Slip a soft sensor under your bedsheet to find out in the morning how your night went. Joonas Paalasmaa, doctoral candidate in computer science, has developed a device which can help poor sleepers sleep better.
A third of the population struggles at night – they have trouble falling asleep, or they wake up at night, sleep badly or experience breathing problems during sleep. Many just yawn and curse in frustration or take a sleeping pill.
Joonas Paalasmaa chose another solution. He began to develop a tool that people could use to monitor their sleep – comfortably at home, in their own beds. The monitoring data could then be used as a basis for sleep coaching. So far, this solution has produced an invention called Beddit along with a respectable amount of research data.
The measuring systems and algorithm used in the Beddit sleep monitoring device will be closely examined this week when Paalasmaa defends his computer science doctoral dissertation on sleep monitoring on 7 February.
Snoring, resting heart rate and sleep quantity
Beddit is used by slipping the soft sensor under the bedsheet in the evening.

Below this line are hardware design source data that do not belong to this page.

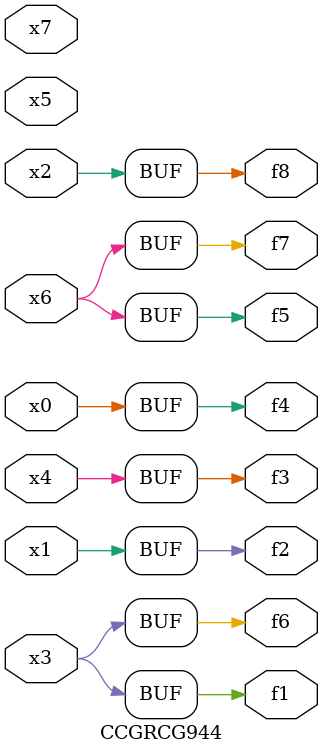
<source format=v>
module CCGRCG944(
	input x0, x1, x2, x3, x4, x5, x6, x7,
	output f1, f2, f3, f4, f5, f6, f7, f8
);
	assign f1 = x3;
	assign f2 = x1;
	assign f3 = x4;
	assign f4 = x0;
	assign f5 = x6;
	assign f6 = x3;
	assign f7 = x6;
	assign f8 = x2;
endmodule

</source>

The sensor monitors breathing, movements and heart rate, and evaluates the quality and quantity of sleep based on these metrics.
“I’ve noticed that the results correlate with how you feel the following day. An upcoming examination or other cause of stress shows in the data,” boasts Paalasmaa.

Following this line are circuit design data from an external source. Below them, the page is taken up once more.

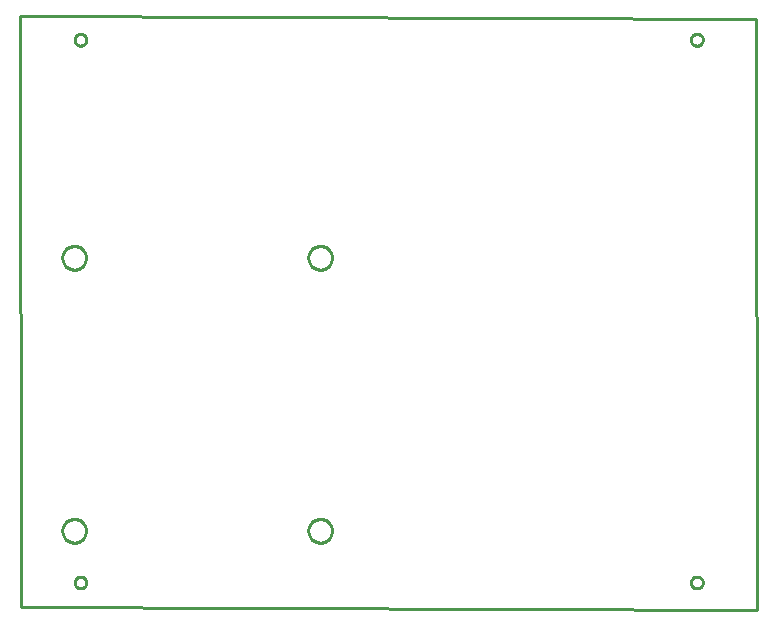
<source format=gko>
G04 EAGLE Gerber RS-274X export*
G75*
%MOMM*%
%FSLAX34Y34*%
%LPD*%
%IN*%
%IPPOS*%
%AMOC8*
5,1,8,0,0,1.08239X$1,22.5*%
G01*
%ADD10C,0.254000*%


D10*
X10800Y477050D02*
X11500Y-23300D01*
X635000Y-25600D01*
X634300Y474750D01*
X10800Y477050D01*
X67000Y-3022D02*
X66937Y-3580D01*
X66812Y-4128D01*
X66627Y-4658D01*
X66383Y-5164D01*
X66084Y-5639D01*
X65734Y-6078D01*
X65337Y-6476D01*
X64898Y-6826D01*
X64422Y-7125D01*
X63916Y-7368D01*
X63386Y-7554D01*
X62839Y-7679D01*
X62281Y-7742D01*
X61719Y-7742D01*
X61161Y-7679D01*
X60614Y-7554D01*
X60084Y-7368D01*
X59578Y-7125D01*
X59102Y-6826D01*
X58663Y-6476D01*
X58266Y-6078D01*
X57916Y-5639D01*
X57617Y-5164D01*
X57373Y-4658D01*
X57188Y-4128D01*
X57063Y-3580D01*
X57000Y-3022D01*
X57000Y-2461D01*
X57063Y-1903D01*
X57188Y-1355D01*
X57373Y-825D01*
X57617Y-319D01*
X57916Y156D01*
X58266Y595D01*
X58663Y993D01*
X59102Y1343D01*
X59578Y1642D01*
X60084Y1885D01*
X60614Y2071D01*
X61161Y2196D01*
X61719Y2259D01*
X62281Y2259D01*
X62839Y2196D01*
X63386Y2071D01*
X63916Y1885D01*
X64422Y1642D01*
X64898Y1343D01*
X65337Y993D01*
X65734Y595D01*
X66084Y156D01*
X66383Y-319D01*
X66627Y-825D01*
X66812Y-1355D01*
X66937Y-1903D01*
X67000Y-2461D01*
X67000Y-3022D01*
X67000Y456628D02*
X66937Y456070D01*
X66812Y455522D01*
X66627Y454992D01*
X66383Y454486D01*
X66084Y454011D01*
X65734Y453572D01*
X65337Y453174D01*
X64898Y452824D01*
X64422Y452526D01*
X63916Y452282D01*
X63386Y452096D01*
X62839Y451971D01*
X62281Y451909D01*
X61719Y451909D01*
X61161Y451971D01*
X60614Y452096D01*
X60084Y452282D01*
X59578Y452526D01*
X59102Y452824D01*
X58663Y453174D01*
X58266Y453572D01*
X57916Y454011D01*
X57617Y454486D01*
X57373Y454992D01*
X57188Y455522D01*
X57063Y456070D01*
X57000Y456628D01*
X57000Y457189D01*
X57063Y457747D01*
X57188Y458295D01*
X57373Y458825D01*
X57617Y459331D01*
X57916Y459806D01*
X58266Y460245D01*
X58663Y460643D01*
X59102Y460993D01*
X59578Y461292D01*
X60084Y461535D01*
X60614Y461721D01*
X61161Y461846D01*
X61719Y461909D01*
X62281Y461909D01*
X62839Y461846D01*
X63386Y461721D01*
X63916Y461535D01*
X64422Y461292D01*
X64898Y460993D01*
X65337Y460643D01*
X65734Y460245D01*
X66084Y459806D01*
X66383Y459331D01*
X66627Y458825D01*
X66812Y458295D01*
X66937Y457747D01*
X67000Y457189D01*
X67000Y456628D01*
X588875Y-3022D02*
X588812Y-3580D01*
X588687Y-4128D01*
X588502Y-4658D01*
X588258Y-5164D01*
X587959Y-5639D01*
X587609Y-6078D01*
X587212Y-6476D01*
X586773Y-6826D01*
X586297Y-7125D01*
X585791Y-7368D01*
X585261Y-7554D01*
X584714Y-7679D01*
X584156Y-7742D01*
X583594Y-7742D01*
X583036Y-7679D01*
X582489Y-7554D01*
X581959Y-7368D01*
X581453Y-7125D01*
X580977Y-6826D01*
X580538Y-6476D01*
X580141Y-6078D01*
X579791Y-5639D01*
X579492Y-5164D01*
X579248Y-4658D01*
X579063Y-4128D01*
X578938Y-3580D01*
X578875Y-3022D01*
X578875Y-2461D01*
X578938Y-1903D01*
X579063Y-1355D01*
X579248Y-825D01*
X579492Y-319D01*
X579791Y156D01*
X580141Y595D01*
X580538Y993D01*
X580977Y1343D01*
X581453Y1642D01*
X581959Y1885D01*
X582489Y2071D01*
X583036Y2196D01*
X583594Y2259D01*
X584156Y2259D01*
X584714Y2196D01*
X585261Y2071D01*
X585791Y1885D01*
X586297Y1642D01*
X586773Y1343D01*
X587212Y993D01*
X587609Y595D01*
X587959Y156D01*
X588258Y-319D01*
X588502Y-825D01*
X588687Y-1355D01*
X588812Y-1903D01*
X588875Y-2461D01*
X588875Y-3022D01*
X588875Y456628D02*
X588812Y456070D01*
X588687Y455522D01*
X588502Y454992D01*
X588258Y454486D01*
X587959Y454011D01*
X587609Y453572D01*
X587212Y453174D01*
X586773Y452824D01*
X586297Y452526D01*
X585791Y452282D01*
X585261Y452096D01*
X584714Y451971D01*
X584156Y451909D01*
X583594Y451909D01*
X583036Y451971D01*
X582489Y452096D01*
X581959Y452282D01*
X581453Y452526D01*
X580977Y452824D01*
X580538Y453174D01*
X580141Y453572D01*
X579791Y454011D01*
X579492Y454486D01*
X579248Y454992D01*
X579063Y455522D01*
X578938Y456070D01*
X578875Y456628D01*
X578875Y457189D01*
X578938Y457747D01*
X579063Y458295D01*
X579248Y458825D01*
X579492Y459331D01*
X579791Y459806D01*
X580141Y460245D01*
X580538Y460643D01*
X580977Y460993D01*
X581453Y461292D01*
X581959Y461535D01*
X582489Y461721D01*
X583036Y461846D01*
X583594Y461909D01*
X584156Y461909D01*
X584714Y461846D01*
X585261Y461721D01*
X585791Y461535D01*
X586297Y461292D01*
X586773Y460993D01*
X587212Y460643D01*
X587609Y460245D01*
X587959Y459806D01*
X588258Y459331D01*
X588502Y458825D01*
X588687Y458295D01*
X588812Y457747D01*
X588875Y457189D01*
X588875Y456628D01*
X66660Y271733D02*
X66584Y270864D01*
X66432Y270004D01*
X66206Y269160D01*
X65908Y268340D01*
X65539Y267548D01*
X65102Y266792D01*
X64601Y266077D01*
X64040Y265408D01*
X63422Y264790D01*
X62753Y264229D01*
X62038Y263728D01*
X61282Y263291D01*
X60490Y262922D01*
X59670Y262624D01*
X58826Y262398D01*
X57967Y262246D01*
X57097Y262170D01*
X56223Y262170D01*
X55354Y262246D01*
X54494Y262398D01*
X53650Y262624D01*
X52830Y262922D01*
X52038Y263291D01*
X51282Y263728D01*
X50567Y264229D01*
X49898Y264790D01*
X49280Y265408D01*
X48719Y266077D01*
X48218Y266792D01*
X47781Y267548D01*
X47412Y268340D01*
X47114Y269160D01*
X46888Y270004D01*
X46736Y270864D01*
X46660Y271733D01*
X46660Y272607D01*
X46736Y273477D01*
X46888Y274336D01*
X47114Y275180D01*
X47412Y276000D01*
X47781Y276792D01*
X48218Y277548D01*
X48719Y278263D01*
X49280Y278932D01*
X49898Y279550D01*
X50567Y280111D01*
X51282Y280612D01*
X52038Y281049D01*
X52830Y281418D01*
X53650Y281716D01*
X54494Y281942D01*
X55354Y282094D01*
X56223Y282170D01*
X57097Y282170D01*
X57967Y282094D01*
X58826Y281942D01*
X59670Y281716D01*
X60490Y281418D01*
X61282Y281049D01*
X62038Y280612D01*
X62753Y280111D01*
X63422Y279550D01*
X64040Y278932D01*
X64601Y278263D01*
X65102Y277548D01*
X65539Y276792D01*
X65908Y276000D01*
X66206Y275180D01*
X66432Y274336D01*
X66584Y273477D01*
X66660Y272607D01*
X66660Y271733D01*
X274940Y271733D02*
X274864Y270864D01*
X274712Y270004D01*
X274486Y269160D01*
X274188Y268340D01*
X273819Y267548D01*
X273382Y266792D01*
X272881Y266077D01*
X272320Y265408D01*
X271702Y264790D01*
X271033Y264229D01*
X270318Y263728D01*
X269562Y263291D01*
X268770Y262922D01*
X267950Y262624D01*
X267106Y262398D01*
X266247Y262246D01*
X265377Y262170D01*
X264503Y262170D01*
X263634Y262246D01*
X262774Y262398D01*
X261930Y262624D01*
X261110Y262922D01*
X260318Y263291D01*
X259562Y263728D01*
X258847Y264229D01*
X258178Y264790D01*
X257560Y265408D01*
X256999Y266077D01*
X256498Y266792D01*
X256061Y267548D01*
X255692Y268340D01*
X255394Y269160D01*
X255168Y270004D01*
X255016Y270864D01*
X254940Y271733D01*
X254940Y272607D01*
X255016Y273477D01*
X255168Y274336D01*
X255394Y275180D01*
X255692Y276000D01*
X256061Y276792D01*
X256498Y277548D01*
X256999Y278263D01*
X257560Y278932D01*
X258178Y279550D01*
X258847Y280111D01*
X259562Y280612D01*
X260318Y281049D01*
X261110Y281418D01*
X261930Y281716D01*
X262774Y281942D01*
X263634Y282094D01*
X264503Y282170D01*
X265377Y282170D01*
X266247Y282094D01*
X267106Y281942D01*
X267950Y281716D01*
X268770Y281418D01*
X269562Y281049D01*
X270318Y280612D01*
X271033Y280111D01*
X271702Y279550D01*
X272320Y278932D01*
X272881Y278263D01*
X273382Y277548D01*
X273819Y276792D01*
X274188Y276000D01*
X274486Y275180D01*
X274712Y274336D01*
X274864Y273477D01*
X274940Y272607D01*
X274940Y271733D01*
X274940Y40593D02*
X274864Y39724D01*
X274712Y38864D01*
X274486Y38020D01*
X274188Y37200D01*
X273819Y36408D01*
X273382Y35652D01*
X272881Y34937D01*
X272320Y34268D01*
X271702Y33650D01*
X271033Y33089D01*
X270318Y32588D01*
X269562Y32151D01*
X268770Y31782D01*
X267950Y31484D01*
X267106Y31258D01*
X266247Y31106D01*
X265377Y31030D01*
X264503Y31030D01*
X263634Y31106D01*
X262774Y31258D01*
X261930Y31484D01*
X261110Y31782D01*
X260318Y32151D01*
X259562Y32588D01*
X258847Y33089D01*
X258178Y33650D01*
X257560Y34268D01*
X256999Y34937D01*
X256498Y35652D01*
X256061Y36408D01*
X255692Y37200D01*
X255394Y38020D01*
X255168Y38864D01*
X255016Y39724D01*
X254940Y40593D01*
X254940Y41467D01*
X255016Y42337D01*
X255168Y43196D01*
X255394Y44040D01*
X255692Y44860D01*
X256061Y45652D01*
X256498Y46408D01*
X256999Y47123D01*
X257560Y47792D01*
X258178Y48410D01*
X258847Y48971D01*
X259562Y49472D01*
X260318Y49909D01*
X261110Y50278D01*
X261930Y50576D01*
X262774Y50802D01*
X263634Y50954D01*
X264503Y51030D01*
X265377Y51030D01*
X266247Y50954D01*
X267106Y50802D01*
X267950Y50576D01*
X268770Y50278D01*
X269562Y49909D01*
X270318Y49472D01*
X271033Y48971D01*
X271702Y48410D01*
X272320Y47792D01*
X272881Y47123D01*
X273382Y46408D01*
X273819Y45652D01*
X274188Y44860D01*
X274486Y44040D01*
X274712Y43196D01*
X274864Y42337D01*
X274940Y41467D01*
X274940Y40593D01*
X66660Y40593D02*
X66584Y39724D01*
X66432Y38864D01*
X66206Y38020D01*
X65908Y37200D01*
X65539Y36408D01*
X65102Y35652D01*
X64601Y34937D01*
X64040Y34268D01*
X63422Y33650D01*
X62753Y33089D01*
X62038Y32588D01*
X61282Y32151D01*
X60490Y31782D01*
X59670Y31484D01*
X58826Y31258D01*
X57967Y31106D01*
X57097Y31030D01*
X56223Y31030D01*
X55354Y31106D01*
X54494Y31258D01*
X53650Y31484D01*
X52830Y31782D01*
X52038Y32151D01*
X51282Y32588D01*
X50567Y33089D01*
X49898Y33650D01*
X49280Y34268D01*
X48719Y34937D01*
X48218Y35652D01*
X47781Y36408D01*
X47412Y37200D01*
X47114Y38020D01*
X46888Y38864D01*
X46736Y39724D01*
X46660Y40593D01*
X46660Y41467D01*
X46736Y42337D01*
X46888Y43196D01*
X47114Y44040D01*
X47412Y44860D01*
X47781Y45652D01*
X48218Y46408D01*
X48719Y47123D01*
X49280Y47792D01*
X49898Y48410D01*
X50567Y48971D01*
X51282Y49472D01*
X52038Y49909D01*
X52830Y50278D01*
X53650Y50576D01*
X54494Y50802D01*
X55354Y50954D01*
X56223Y51030D01*
X57097Y51030D01*
X57967Y50954D01*
X58826Y50802D01*
X59670Y50576D01*
X60490Y50278D01*
X61282Y49909D01*
X62038Y49472D01*
X62753Y48971D01*
X63422Y48410D01*
X64040Y47792D01*
X64601Y47123D01*
X65102Y46408D01*
X65539Y45652D01*
X65908Y44860D01*
X66206Y44040D01*
X66432Y43196D01*
X66584Y42337D01*
X66660Y41467D01*
X66660Y40593D01*
M02*

</source>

Beddit displays the information it gathers through a web service or mobile device, and gives instructions on improving sleep. These hints depend on the measuring results and on the information entered into the user profile.
“Providing personalised sleep instructions is a challenge. We have to generate hundreds of tips to fit the individual needs of our users, and to make the users feel like the app is intelligent and useful,” Paalasmaa explains.
Boosted by crowd funding
In any case, the public is excited. Beddit managed to accrue nearly half a million dollars in a few months during its US-based crowd funding campaign.
Its closest competitors are intended primarily for making medical diagnoses, not for home use.
The supervisor of Paalasmaa’s dissertation was Professor Hannu Toivonen, a specialist in data mining and a world-renowned expert in computational creativity.
One of the topics of interest for Toivonen and his research group is the expression of information to different senses. Based on the Kumpula campus, the group creates machine compositions which explore the possibilities of transforming data into music. If information can be visualised, why not auditised?